Task brief =>
Your response should contain every line from the data below that holds the string "pixels".

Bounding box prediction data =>
[Start of section]
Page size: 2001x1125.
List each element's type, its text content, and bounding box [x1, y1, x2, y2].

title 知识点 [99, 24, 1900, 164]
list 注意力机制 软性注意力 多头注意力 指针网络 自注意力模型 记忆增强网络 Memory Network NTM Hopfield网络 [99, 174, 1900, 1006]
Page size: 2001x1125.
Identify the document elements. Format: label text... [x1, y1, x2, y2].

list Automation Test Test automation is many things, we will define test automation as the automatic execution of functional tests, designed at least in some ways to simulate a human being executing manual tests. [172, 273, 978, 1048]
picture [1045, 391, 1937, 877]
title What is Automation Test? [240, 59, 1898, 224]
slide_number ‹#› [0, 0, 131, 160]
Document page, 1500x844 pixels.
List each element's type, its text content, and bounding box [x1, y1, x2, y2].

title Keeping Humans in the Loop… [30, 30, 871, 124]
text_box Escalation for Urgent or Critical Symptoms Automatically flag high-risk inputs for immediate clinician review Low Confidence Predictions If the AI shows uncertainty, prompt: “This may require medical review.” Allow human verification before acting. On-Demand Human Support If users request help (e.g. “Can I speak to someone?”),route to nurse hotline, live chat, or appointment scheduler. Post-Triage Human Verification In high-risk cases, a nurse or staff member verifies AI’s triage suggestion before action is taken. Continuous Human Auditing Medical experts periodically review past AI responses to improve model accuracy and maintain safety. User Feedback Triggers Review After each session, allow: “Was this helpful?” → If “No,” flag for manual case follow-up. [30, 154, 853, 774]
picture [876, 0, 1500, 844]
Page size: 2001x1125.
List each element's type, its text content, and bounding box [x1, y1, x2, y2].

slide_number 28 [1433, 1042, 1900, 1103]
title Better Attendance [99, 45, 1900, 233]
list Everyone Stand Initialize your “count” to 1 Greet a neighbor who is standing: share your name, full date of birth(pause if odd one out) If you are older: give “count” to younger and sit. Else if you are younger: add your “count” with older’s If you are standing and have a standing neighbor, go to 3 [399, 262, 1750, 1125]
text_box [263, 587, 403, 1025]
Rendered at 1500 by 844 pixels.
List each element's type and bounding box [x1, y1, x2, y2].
[End of section]
Response to the exercise =>
Document page, 1500x844 pixels.
Rendered at 1500 by 844 pixels.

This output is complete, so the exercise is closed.